I thought it was dirty because Windows OS' notepad.exe didn't break the lines ending in 0x0A (LF) linefeed.
Already fixed it. I opened it in wordpad and wordpad already fixed the problem with 'Save As' then I
saved into "Text Document -MS DOS format" thereby saving the file with correct CR/LF (0x0D 0x0A) pair and
displayed by Windows correctly and parsed by Arena GUI correctly now. This EPD file has 70,000+ positions at 5.5 MB
total filesize but seems there are no easy ways to upload it here in forum easily without going to a third party FILE HOSTING site.

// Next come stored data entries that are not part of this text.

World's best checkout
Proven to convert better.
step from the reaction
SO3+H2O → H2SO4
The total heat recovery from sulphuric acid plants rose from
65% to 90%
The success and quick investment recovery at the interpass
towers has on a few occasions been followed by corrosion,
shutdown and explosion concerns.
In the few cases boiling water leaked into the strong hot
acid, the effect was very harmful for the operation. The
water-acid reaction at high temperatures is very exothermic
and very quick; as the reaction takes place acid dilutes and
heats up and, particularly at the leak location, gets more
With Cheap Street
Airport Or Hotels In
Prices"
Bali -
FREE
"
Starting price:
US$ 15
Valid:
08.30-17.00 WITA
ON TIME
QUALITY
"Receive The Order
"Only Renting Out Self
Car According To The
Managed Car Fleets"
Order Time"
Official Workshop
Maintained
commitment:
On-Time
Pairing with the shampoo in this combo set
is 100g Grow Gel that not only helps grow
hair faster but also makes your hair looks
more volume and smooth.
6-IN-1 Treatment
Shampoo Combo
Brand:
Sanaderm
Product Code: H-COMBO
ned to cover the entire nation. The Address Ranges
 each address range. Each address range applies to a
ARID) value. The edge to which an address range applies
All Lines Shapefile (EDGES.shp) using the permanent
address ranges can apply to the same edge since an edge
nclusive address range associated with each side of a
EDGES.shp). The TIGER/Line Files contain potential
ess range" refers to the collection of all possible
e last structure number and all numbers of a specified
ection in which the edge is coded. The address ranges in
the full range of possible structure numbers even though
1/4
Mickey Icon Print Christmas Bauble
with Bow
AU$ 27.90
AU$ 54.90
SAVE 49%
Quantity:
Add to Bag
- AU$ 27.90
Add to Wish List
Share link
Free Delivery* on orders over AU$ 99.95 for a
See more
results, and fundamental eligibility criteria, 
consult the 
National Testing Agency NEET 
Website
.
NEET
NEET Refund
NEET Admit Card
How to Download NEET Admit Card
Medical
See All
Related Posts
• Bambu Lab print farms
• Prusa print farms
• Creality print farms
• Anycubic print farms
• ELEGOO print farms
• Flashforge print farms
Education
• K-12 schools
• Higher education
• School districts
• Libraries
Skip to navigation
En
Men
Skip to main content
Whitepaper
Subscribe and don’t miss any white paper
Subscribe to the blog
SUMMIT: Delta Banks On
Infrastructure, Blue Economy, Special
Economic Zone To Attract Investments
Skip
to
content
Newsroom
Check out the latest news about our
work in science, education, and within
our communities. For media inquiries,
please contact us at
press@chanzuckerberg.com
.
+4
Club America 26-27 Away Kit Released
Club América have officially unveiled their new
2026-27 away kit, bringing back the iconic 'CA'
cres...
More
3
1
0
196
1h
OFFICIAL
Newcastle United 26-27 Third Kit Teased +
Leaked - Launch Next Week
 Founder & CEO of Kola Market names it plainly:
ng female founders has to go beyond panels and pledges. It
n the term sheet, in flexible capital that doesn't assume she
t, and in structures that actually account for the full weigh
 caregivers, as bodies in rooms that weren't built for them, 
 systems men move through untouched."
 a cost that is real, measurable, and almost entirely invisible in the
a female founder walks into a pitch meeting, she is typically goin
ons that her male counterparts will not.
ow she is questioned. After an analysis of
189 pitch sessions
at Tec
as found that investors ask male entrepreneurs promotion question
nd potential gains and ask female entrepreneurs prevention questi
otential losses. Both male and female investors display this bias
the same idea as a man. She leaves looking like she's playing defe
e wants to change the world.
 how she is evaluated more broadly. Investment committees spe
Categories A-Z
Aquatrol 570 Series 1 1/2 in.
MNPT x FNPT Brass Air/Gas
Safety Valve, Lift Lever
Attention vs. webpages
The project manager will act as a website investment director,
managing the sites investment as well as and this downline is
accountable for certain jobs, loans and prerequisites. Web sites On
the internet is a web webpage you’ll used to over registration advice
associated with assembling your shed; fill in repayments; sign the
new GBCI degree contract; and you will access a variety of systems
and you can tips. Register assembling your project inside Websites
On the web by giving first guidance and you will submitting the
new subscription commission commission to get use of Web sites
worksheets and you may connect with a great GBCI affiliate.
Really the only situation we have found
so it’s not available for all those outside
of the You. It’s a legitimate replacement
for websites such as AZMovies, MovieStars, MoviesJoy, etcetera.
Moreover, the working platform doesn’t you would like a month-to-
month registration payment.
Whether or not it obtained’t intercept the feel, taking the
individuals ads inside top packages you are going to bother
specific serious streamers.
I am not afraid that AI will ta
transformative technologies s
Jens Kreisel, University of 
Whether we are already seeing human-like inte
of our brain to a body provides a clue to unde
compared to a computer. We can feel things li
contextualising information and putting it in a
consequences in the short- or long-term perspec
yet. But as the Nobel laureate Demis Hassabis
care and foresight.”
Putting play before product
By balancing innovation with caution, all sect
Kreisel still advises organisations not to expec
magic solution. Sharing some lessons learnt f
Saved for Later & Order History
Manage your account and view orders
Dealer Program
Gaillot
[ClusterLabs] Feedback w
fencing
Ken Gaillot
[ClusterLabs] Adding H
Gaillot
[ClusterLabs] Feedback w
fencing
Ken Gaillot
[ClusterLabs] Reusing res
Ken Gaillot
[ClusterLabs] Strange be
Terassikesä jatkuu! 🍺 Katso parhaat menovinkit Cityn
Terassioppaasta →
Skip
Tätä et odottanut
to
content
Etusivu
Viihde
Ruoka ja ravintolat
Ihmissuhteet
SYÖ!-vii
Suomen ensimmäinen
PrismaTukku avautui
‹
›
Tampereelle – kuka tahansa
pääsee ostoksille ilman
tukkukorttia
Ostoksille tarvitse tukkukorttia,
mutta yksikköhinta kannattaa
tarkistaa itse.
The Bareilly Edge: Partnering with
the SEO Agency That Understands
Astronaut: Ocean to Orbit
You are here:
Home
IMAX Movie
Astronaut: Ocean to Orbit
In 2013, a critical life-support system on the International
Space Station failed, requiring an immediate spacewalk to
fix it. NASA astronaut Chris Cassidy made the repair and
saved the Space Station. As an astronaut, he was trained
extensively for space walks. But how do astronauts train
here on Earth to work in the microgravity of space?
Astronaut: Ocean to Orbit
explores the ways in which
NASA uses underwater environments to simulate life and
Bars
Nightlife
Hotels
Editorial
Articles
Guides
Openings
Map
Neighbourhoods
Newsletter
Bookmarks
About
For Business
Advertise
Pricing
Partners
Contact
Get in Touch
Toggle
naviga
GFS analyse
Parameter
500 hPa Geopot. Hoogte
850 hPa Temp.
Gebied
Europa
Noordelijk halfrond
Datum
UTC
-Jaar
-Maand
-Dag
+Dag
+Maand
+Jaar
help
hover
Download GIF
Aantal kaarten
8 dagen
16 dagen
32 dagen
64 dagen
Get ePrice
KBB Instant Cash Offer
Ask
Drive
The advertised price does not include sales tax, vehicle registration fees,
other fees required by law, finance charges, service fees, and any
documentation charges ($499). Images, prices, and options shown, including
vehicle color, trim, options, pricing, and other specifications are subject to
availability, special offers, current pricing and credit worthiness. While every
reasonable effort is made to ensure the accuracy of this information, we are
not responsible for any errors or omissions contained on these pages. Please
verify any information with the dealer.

Positions are from STS, Nolot, Crafty test, yacpd etc. Just a double position which is already found in separate epd files on the web.
I told my wife that a husband is like a fine wine; he gets better with age. The next day, she locked me in the cellar.
chrisw
Posts: 4313
Joined: Tue Apr 03, 2012 4:28 pm

Re: Tool for cleaning EPD file

Post by chrisw »

MikeGL wrote: Tue Oct 08, 2019 3:10 pm Thanks chris.
I thought it was dirty because Windows OS' notepad.exe didn't break the lines ending in 0x0D.
Already fixed it. I opened it in wordpad and wordpad already fixed the problem with 'Save As' then I saved into "Text Document -MS DOS format" thereby saving the file with correct CR/LF pair and displayed by Windows Correctly and parsed by Arena GUI correctly now. It has 70,000+ position at 5.5 MB but seems there are no easy ways to upload it here in forum easily without going to a third party FILE HOSTING site. Positions are from STS, Nolot, Crafty test, yacpd etc. Just a double position which is already found in separate epd files on the web.
How much cleaning you need really depends on what you are trying to do with the epds.
If you're running long (timewise) programs that are reading them in and processing them for whatever, then a broken epd only found after one hour, will set you back a hour, or however long it took to find. So I'm a believer in massively integrity checking of big data before using it.

If you want, I could probably generate a stand alone massive-checker utility and ask Ed to include it on his page.